Woodhouse Lane Stadium
- Interactive map of Woodhouse Lane Stadium
- Location: Woodhouse Lane, Wigan, England
- Coordinates: 53°33′19″N 2°39′20″W﻿ / ﻿53.55528°N 2.65556°W

Construction
- Opened: 17 March 1928
- Closed: April 1961

= Woodhouse Lane Stadium =

Greyhound racing stadium in Wigan, England

Woodhouse Lane Stadium was a greyhound racing and speedway stadium, located in Wigan.

==Origins==
The stadium was constructed and opened in 1928, in only the second year of oval track greyhound racing in the United Kingdom. The stadium known as the Woodhouse Lane Stadium was located on the east side of Woodhouse Lane where it met Beech Hill Lane and the south side of Baytree Road. It was built on open farmland next door to the Springfield Park football ground.

==Opening==
Racing started on 17 March 1928 and racing was independent (unaffiliated to a governing body). Wigan Borough F.C. resigned from the football league during the 1931–32 season. Shortly after Borough went out of business and a new club, Wigan Athletic F.C., was formed and continued to play their home games at Springfield Park.
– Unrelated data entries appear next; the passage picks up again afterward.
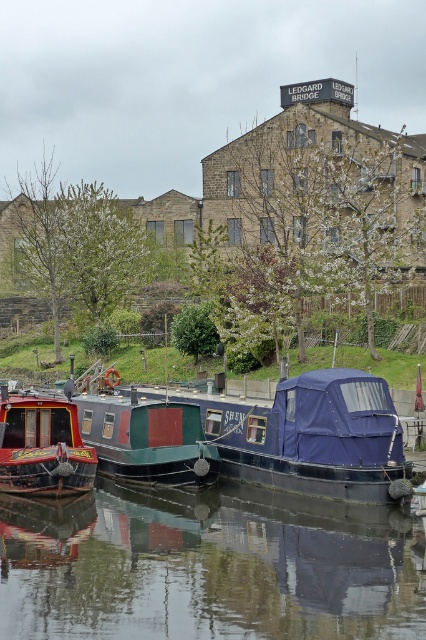
You are planning to load a cargo container that is 10 meters wide onto the blue tarpaulin boat at center and the green matte boat at center. Based on their sizes, which boat can accommodate the cargo container?

The blue tarpaulin boat at center has a larger width than the green matte boat at center, so the cargo container can be placed on the blue tarpaulin boat at center.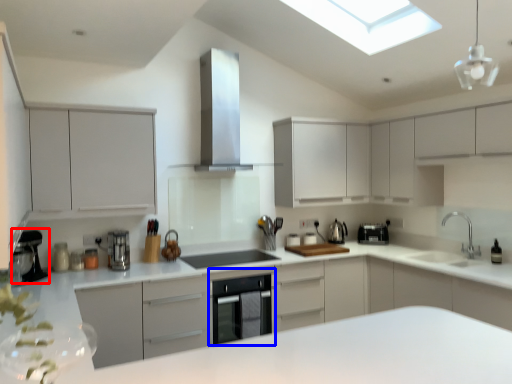
Question: Which point is further to the camera, coffee machine (highlighted by a red box) or dish washer (highlighted by a blue box)?

Choices:
 (A) coffee machine
 (B) dish washer

Answer: (B)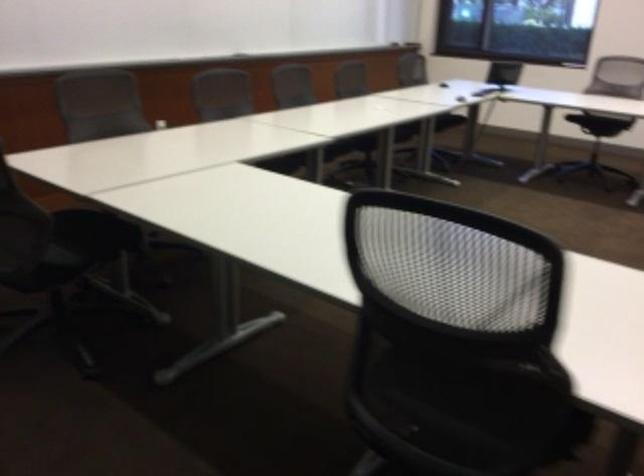
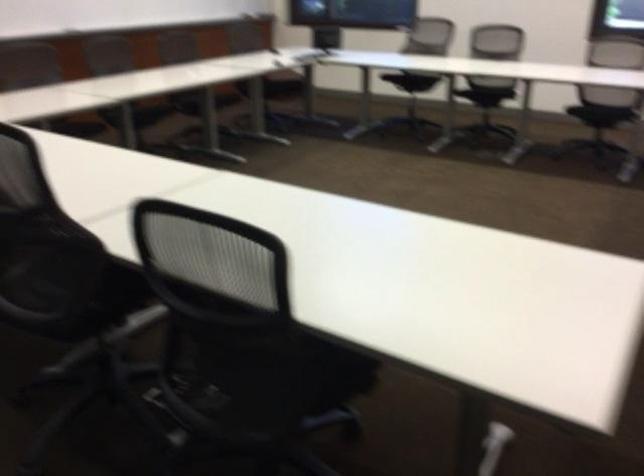
Locate, in the second image, the point that corresponds to pixel 471 124 in the first image.

(277, 85)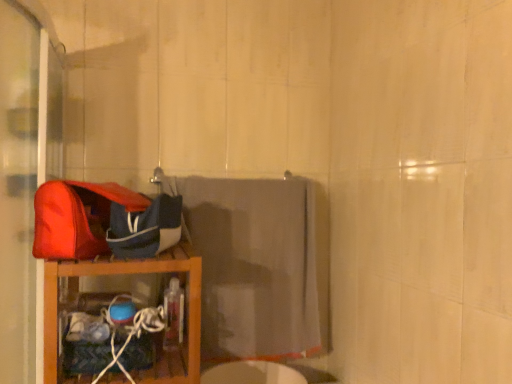
Question: Is blue fabric bag at left located within matte red shoulder bag at left?

Choices:
 (A) no
 (B) yes

Answer: (B)

Question: Is matte red shoulder bag at left closer to the viewer compared to blue fabric bag at left?

Choices:
 (A) no
 (B) yes

Answer: (B)

Question: Considering the relative sizes of matte red shoulder bag at left and blue fabric bag at left in the image provided, is matte red shoulder bag at left bigger than blue fabric bag at left?

Choices:
 (A) no
 (B) yes

Answer: (A)

Question: Does matte red shoulder bag at left appear on the right side of blue fabric bag at left?

Choices:
 (A) yes
 (B) no

Answer: (B)

Question: From a real-world perspective, is matte red shoulder bag at left physically above blue fabric bag at left?

Choices:
 (A) no
 (B) yes

Answer: (B)

Question: Is point (106, 223) positioned closer to the camera than point (309, 299)?

Choices:
 (A) closer
 (B) farther

Answer: (A)

Question: Considering the positions of matte red shoulder bag at left and gray fabric towel at center in the image, is matte red shoulder bag at left wider or thinner than gray fabric towel at center?

Choices:
 (A) wide
 (B) thin

Answer: (A)

Question: From a real-world perspective, is matte red shoulder bag at left positioned above or below gray fabric towel at center?

Choices:
 (A) above
 (B) below

Answer: (A)

Question: Choose the correct answer: Is matte red shoulder bag at left inside gray fabric towel at center or outside it?

Choices:
 (A) inside
 (B) outside

Answer: (B)

Question: Is wooden shelf at left in front of or behind matte red shoulder bag at left in the image?

Choices:
 (A) behind
 (B) front

Answer: (A)

Question: From the image's perspective, is wooden shelf at left positioned above or below matte red shoulder bag at left?

Choices:
 (A) above
 (B) below

Answer: (B)

Question: Is point (176, 261) positioned closer to the camera than point (69, 211)?

Choices:
 (A) closer
 (B) farther

Answer: (B)

Question: Visually, is wooden shelf at left positioned to the left or to the right of matte red shoulder bag at left?

Choices:
 (A) right
 (B) left

Answer: (A)

Question: Is matte red shoulder bag at left in front of or behind wooden shelf at left in the image?

Choices:
 (A) behind
 (B) front

Answer: (B)

Question: Is point (41, 253) closer or farther from the camera than point (167, 379)?

Choices:
 (A) closer
 (B) farther

Answer: (A)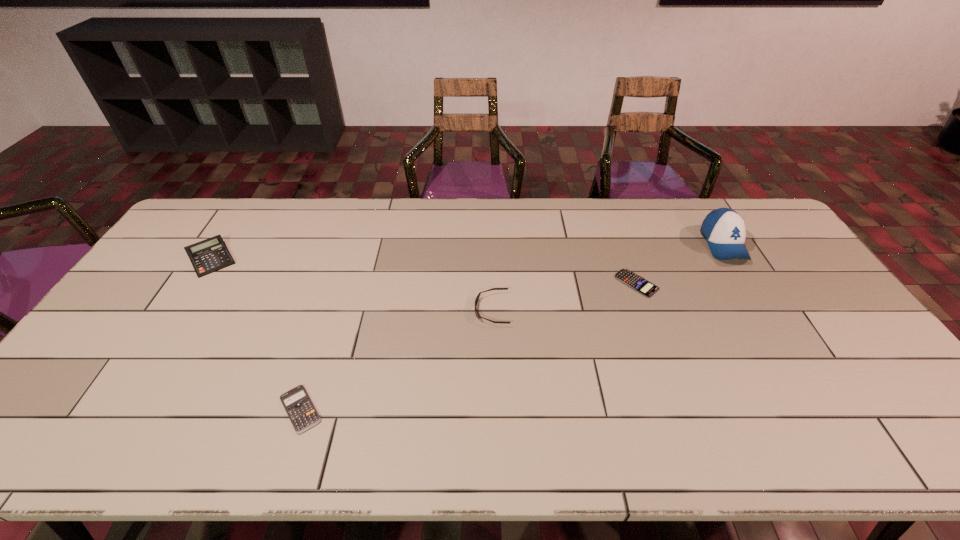
Find the location of a particular element. empty space between the baseball cap and the sunglasses is located at coordinates (608, 277).

Locate an element on the screen. Image resolution: width=960 pixels, height=540 pixels. vacant point located between the second calculator from right to left and the rightmost calculator is located at coordinates (468, 346).

The width and height of the screenshot is (960, 540). Find the location of `free space that is in between the rightmost calculator and the rightmost object`. free space that is in between the rightmost calculator and the rightmost object is located at coordinates (680, 264).

Where is `vacant space in between the third object from left to right and the second tallest object`? vacant space in between the third object from left to right and the second tallest object is located at coordinates pyautogui.click(x=351, y=284).

Locate an element on the screen. This screenshot has width=960, height=540. free space that is in between the nearest object and the fourth object from left to right is located at coordinates (468, 346).

Locate an element on the screen. The width and height of the screenshot is (960, 540). vacant space that's between the tallest object and the nearest calculator is located at coordinates click(x=512, y=327).

Locate an element on the screen. Image resolution: width=960 pixels, height=540 pixels. object identified as the second closest to the rightmost calculator is located at coordinates coord(478,316).

The width and height of the screenshot is (960, 540). Identify the location of object that is the second closest to the fourth object from left to right. (478, 316).

Find the location of a particular element. The width and height of the screenshot is (960, 540). calculator that stands as the closest to the second tallest object is located at coordinates (303, 415).

Identify the location of the second closest calculator relative to the rightmost calculator. The width and height of the screenshot is (960, 540). (210, 255).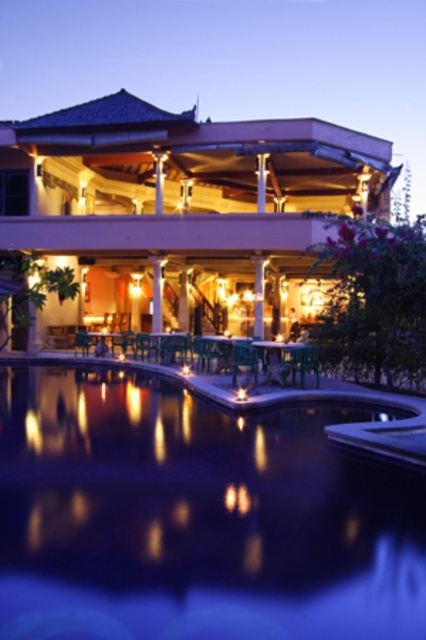
Question: Which point appears farthest from the camera in this image?

Choices:
 (A) (103, 154)
 (B) (238, 355)
 (C) (34, 432)

Answer: (A)

Question: Which object is farther from the camera taking this photo?

Choices:
 (A) wooden patio at center
 (B) green plastic chair at lower center
 (C) smooth glass pool at center

Answer: (A)

Question: Does smooth glass pool at center lie behind green plastic chair at center?

Choices:
 (A) yes
 (B) no

Answer: (B)

Question: Is wooden patio at center below green plastic chair at center?

Choices:
 (A) yes
 (B) no

Answer: (B)

Question: Can you confirm if smooth glass pool at center is smaller than green plastic chair at center?

Choices:
 (A) no
 (B) yes

Answer: (A)

Question: Which is farther from the wooden patio at center?

Choices:
 (A) green plastic chair at center
 (B) smooth glass pool at center
 (C) green plastic chair at lower center

Answer: (B)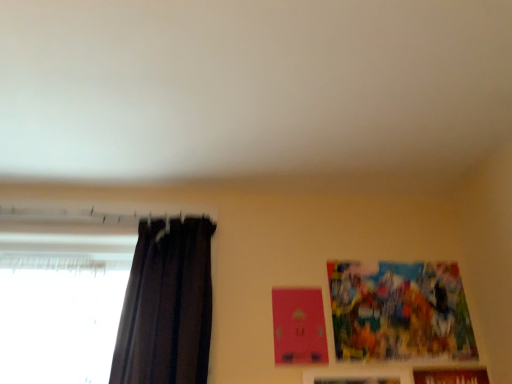
Question: Can you confirm if dark matte curtain at left is wider than brown wooden picture frame at lower right, the 1th picture frame ordered from the bottom?

Choices:
 (A) no
 (B) yes

Answer: (B)

Question: Is dark matte curtain at left turned away from brown wooden picture frame at lower right, which is the third picture frame in top-to-bottom order?

Choices:
 (A) yes
 (B) no

Answer: (B)

Question: Is dark matte curtain at left not inside brown wooden picture frame at lower right, which is the third picture frame in top-to-bottom order?

Choices:
 (A) yes
 (B) no

Answer: (A)

Question: From a real-world perspective, is dark matte curtain at left on top of brown wooden picture frame at lower right, which is the third picture frame in top-to-bottom order?

Choices:
 (A) no
 (B) yes

Answer: (B)

Question: Does dark matte curtain at left lie in front of brown wooden picture frame at lower right, the 1th picture frame ordered from the bottom?

Choices:
 (A) yes
 (B) no

Answer: (A)

Question: Is dark matte curtain at left in front of or behind brown wooden picture frame at lower right, the 1th picture frame ordered from the bottom, in the image?

Choices:
 (A) behind
 (B) front

Answer: (B)

Question: Considering the positions of point (192, 352) and point (461, 367), is point (192, 352) closer or farther from the camera than point (461, 367)?

Choices:
 (A) farther
 (B) closer

Answer: (B)

Question: Visually, is dark matte curtain at left positioned to the left or to the right of brown wooden picture frame at lower right, the 1th picture frame ordered from the bottom?

Choices:
 (A) left
 (B) right

Answer: (A)

Question: From a real-world perspective, relative to brown wooden picture frame at lower right, the 1th picture frame ordered from the bottom, is dark matte curtain at left vertically above or below?

Choices:
 (A) above
 (B) below

Answer: (A)

Question: Choose the correct answer: Is wooden picture frame at lower right, which ranks as the 2th picture frame in bottom-to-top order, inside dark matte curtain at left or outside it?

Choices:
 (A) inside
 (B) outside

Answer: (B)

Question: In terms of size, does wooden picture frame at lower right, which ranks as the 2th picture frame in bottom-to-top order, appear bigger or smaller than dark matte curtain at left?

Choices:
 (A) big
 (B) small

Answer: (B)

Question: Looking at their shapes, would you say wooden picture frame at lower right, which ranks as the 2th picture frame in bottom-to-top order, is wider or thinner than dark matte curtain at left?

Choices:
 (A) thin
 (B) wide

Answer: (A)

Question: From their relative heights in the image, would you say wooden picture frame at lower right, which is the 2th picture frame in top-to-bottom order, is taller or shorter than dark matte curtain at left?

Choices:
 (A) tall
 (B) short

Answer: (B)

Question: In terms of size, does colorful paper picture frame at upper right, which is the 1th picture frame from top to bottom, appear bigger or smaller than brown wooden picture frame at lower right, which is the third picture frame in top-to-bottom order?

Choices:
 (A) small
 (B) big

Answer: (B)

Question: Is colorful paper picture frame at upper right, which is the 1th picture frame from top to bottom, inside the boundaries of brown wooden picture frame at lower right, which is the third picture frame in top-to-bottom order, or outside?

Choices:
 (A) inside
 (B) outside

Answer: (B)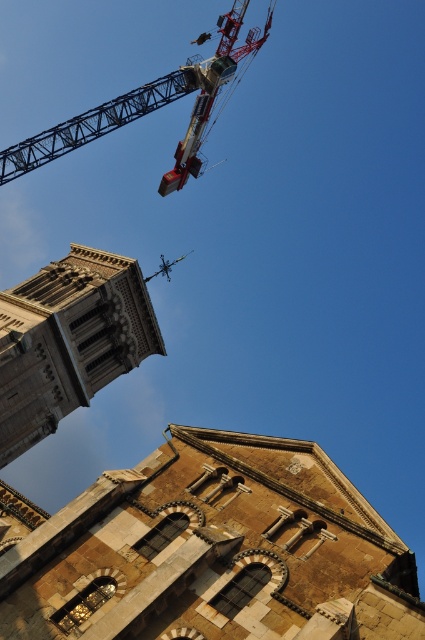
Question: Considering the real-world distances, which object is farthest from the metallic gray crane at upper center?

Choices:
 (A) stone tower at center
 (B) brown stone tower at center

Answer: (B)

Question: Among these objects, which one is nearest to the camera?

Choices:
 (A) metallic gray crane at upper center
 (B) brown stone tower at center

Answer: (B)

Question: Can you confirm if brown stone tower at center is positioned above stone tower at center?

Choices:
 (A) no
 (B) yes

Answer: (A)

Question: Is brown stone tower at center further to camera compared to metallic gray crane at upper center?

Choices:
 (A) yes
 (B) no

Answer: (B)

Question: Which of these objects is positioned closest to the brown stone tower at center?

Choices:
 (A) metallic gray crane at upper center
 (B) stone tower at center

Answer: (B)

Question: Does stone tower at center come behind metallic gray crane at upper center?

Choices:
 (A) no
 (B) yes

Answer: (A)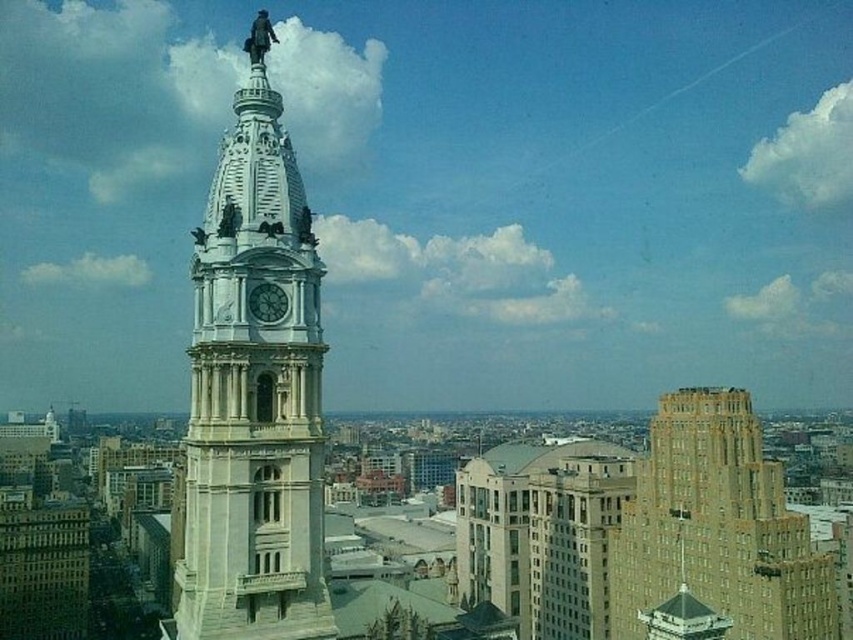
Question: Which object is closer to the camera taking this photo?

Choices:
 (A) white stone clock tower at center
 (B) white marble clock at center

Answer: (A)

Question: Is brown brick building at center-right to the right of white marble clock at center from the viewer's perspective?

Choices:
 (A) yes
 (B) no

Answer: (A)

Question: Which is farther from the brown brick building at center-right?

Choices:
 (A) white marble clock at center
 (B) white stone clock tower at center

Answer: (B)

Question: Among these objects, which one is nearest to the camera?

Choices:
 (A) white marble clock at center
 (B) white stone clock tower at center

Answer: (B)

Question: Can you confirm if brown brick building at center-right is positioned to the right of white marble clock at center?

Choices:
 (A) no
 (B) yes

Answer: (B)

Question: Does white stone clock tower at center appear under brown brick building at center-right?

Choices:
 (A) no
 (B) yes

Answer: (A)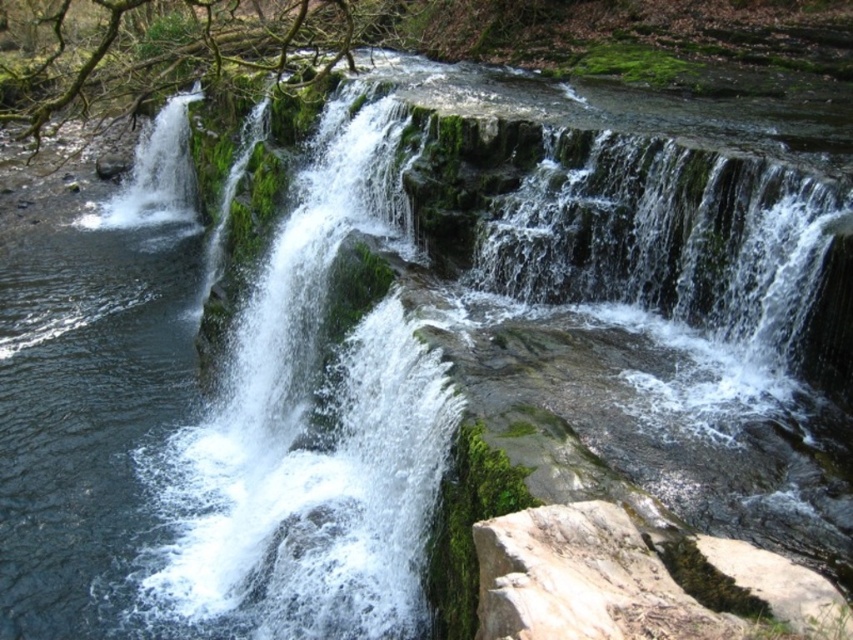
Is white frothy water at left smaller than gray rough rock at lower right?

No.

In the scene shown: Between white frothy water at left and gray rough rock at lower right, which one has less height?

Standing shorter between the two is gray rough rock at lower right.

Image resolution: width=853 pixels, height=640 pixels. Identify the location of white frothy water at left. (309, 428).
After lengthy negotiations, Wigan Athletic purchased the ground from the owners of the Woodhouse Lane Stadium for £2,800 with the proviso that greyhound racing never take place at Springfield Park.

The independent racing lasted for 33 years.

==Speedway==

Speedway took place at the stadium in 1952 and 1953.

==Closure==
The final meeting took place during April 1961 and became an athletics arena.